2.) Compare the current interest rate with your loan’s interest rate. It is clear to see that a 2% drop on interest rate would mean hundreds of dollars worth of savings on monthly Home Loan payment. For example, a $200,000 Home Loan with a 30-year term at 8% interest would equate to a monthly fee of $1,467. The same Homeowners Loan with 6% interest would only require you to pay about $1,200 a month.

This is just a rough calculation as there are specific factors that need to be considered when determining you rates such as your credit score and loan-to-value ration. Also, factors such as points that you pay upfront and other fees determine the actual monthly savings you can get. Don’t assume, therefore, that as long as you refinance on a lower rate, you will get the savings you expect.

3.) How long are you going to stay in your home? Among all other issues, this could be the question that will determine whether you need Renegotiation or if you are going to save after all. Think of it this way, taking another loan even if you plan to move after a year or two would only mean spending more on fees than really getting the savings you are gunning for. As a rule, remember this: the longer you plan to stay in your house, the more it makes sense to refinance your Homeowners Loan.

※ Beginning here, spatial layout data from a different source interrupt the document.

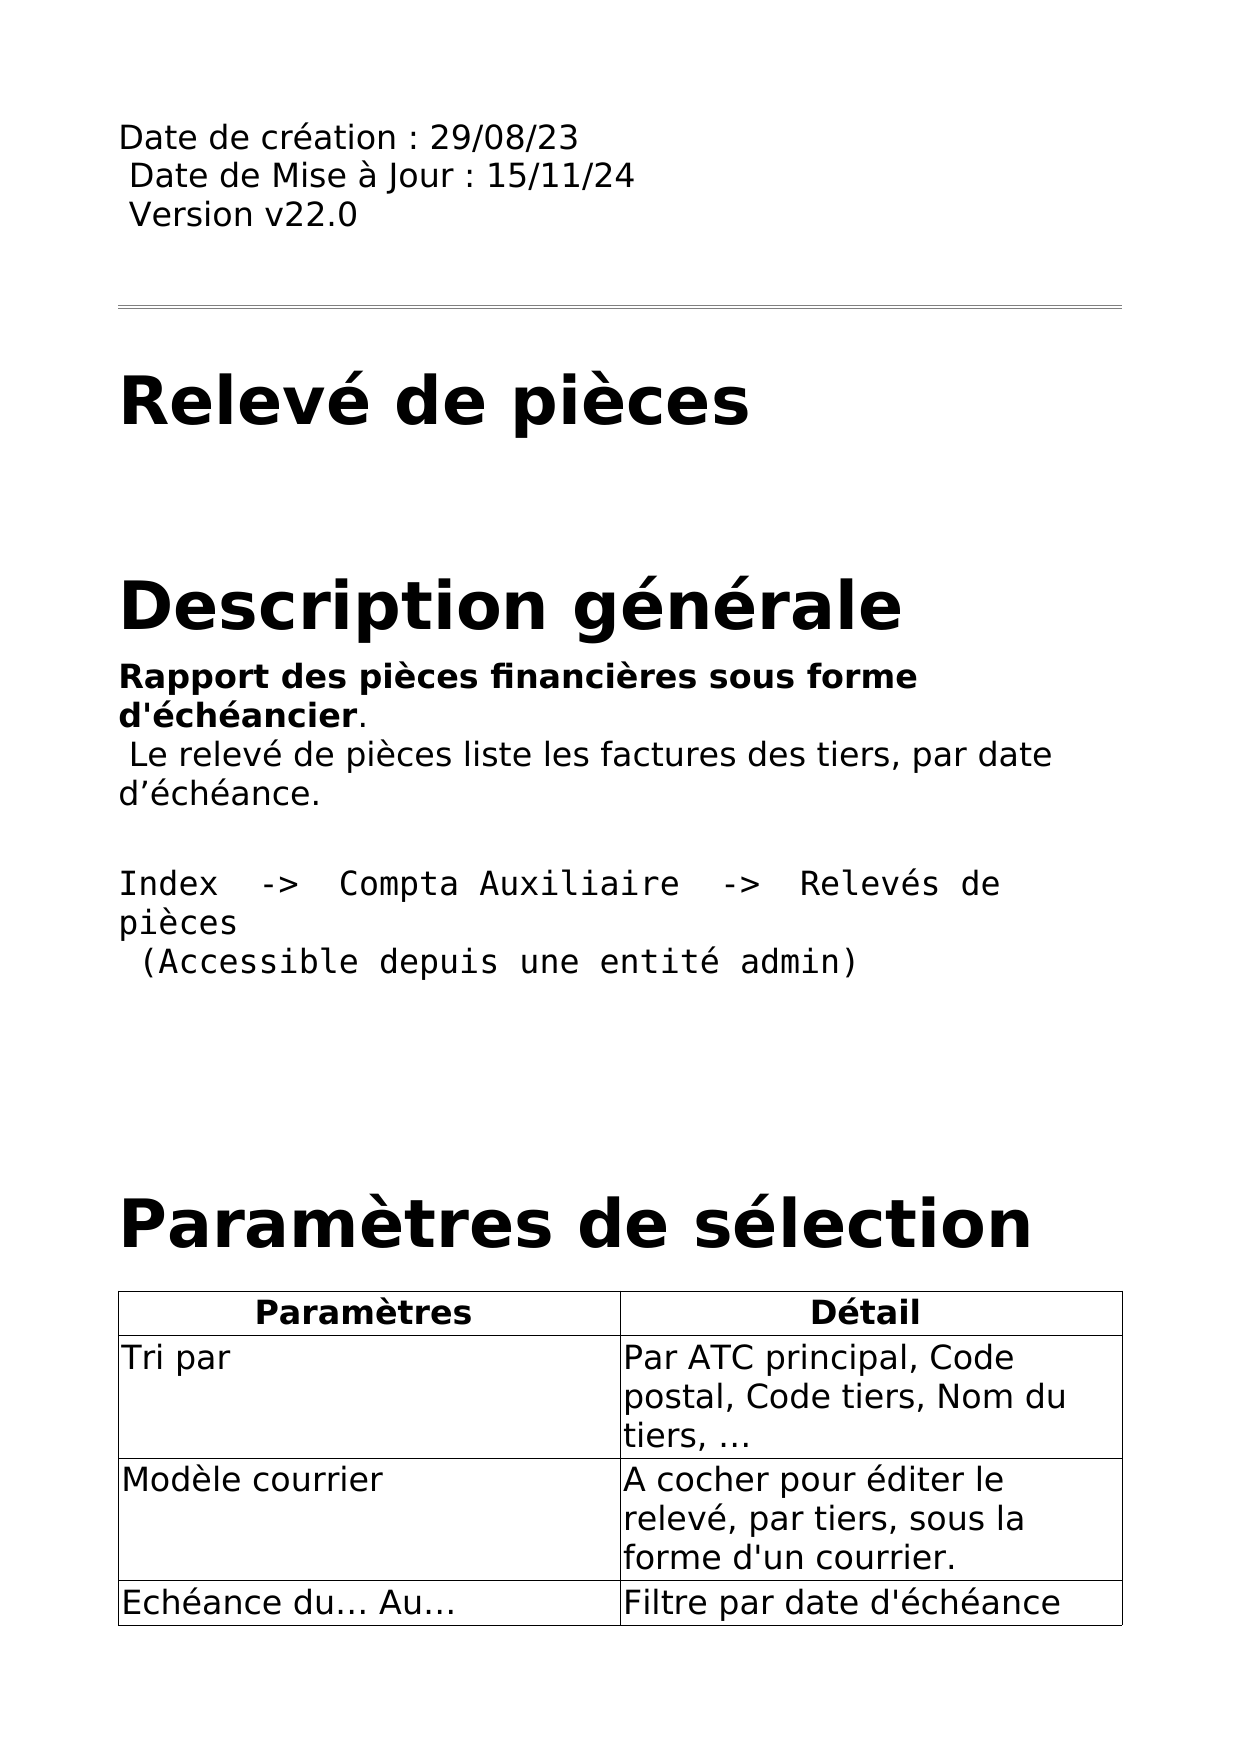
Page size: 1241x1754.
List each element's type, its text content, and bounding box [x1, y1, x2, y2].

text Index -> Compta Auxiliaire -> Relevés de pièces (Accessible depuis une entité admin) [118, 864, 1122, 981]
table_cell Modèle courrier [119, 1459, 620, 1580]
subtitle Description générale [118, 567, 1122, 645]
text Rapport des pièces financières sous forme d'échéancier. Le relevé de pièces liste les factures des tiers, par date d’échéance. [118, 658, 1122, 852]
table_header Paramètres [119, 1292, 620, 1335]
subtitle Paramètres de sélection [118, 1186, 1122, 1263]
text Date de création : 29/08/23 Date de Mise à Jour : 15/11/24 Version v22.0 [118, 118, 1122, 273]
subtitle Relevé de pièces [118, 362, 1122, 440]
table_cell Par ATC principal, Code postal, Code tiers, Nom du tiers, … [621, 1336, 1122, 1458]
table_cell Filtre par date d'échéance [621, 1581, 1122, 1625]
table_cell Tri par [119, 1336, 620, 1458]
table_header Détail [621, 1292, 1122, 1335]
table_cell Echéance du… Au… [119, 1581, 620, 1625]
table_cell A cocher pour éditer le relevé, par tiers, sous la forme d'un courrier. [621, 1459, 1122, 1580]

4.) Determine the break-even point. Computing the break-even point is simple: know the total cost you have to pay upfront when you refinance. Then, find the difference between the monthly Mortgage of your new loan and your first loan – that would become your monthly savings. Divide the cost of your loan with monthly savings to get the number of months before you reach the break even point.

So if you purchase the loan for $4000 and you will save $100 a month, it will take you 40 months or 3 years and 4 months to recoup the cost of the loan. On the 41st month, that’s the only time you begin to get the savings.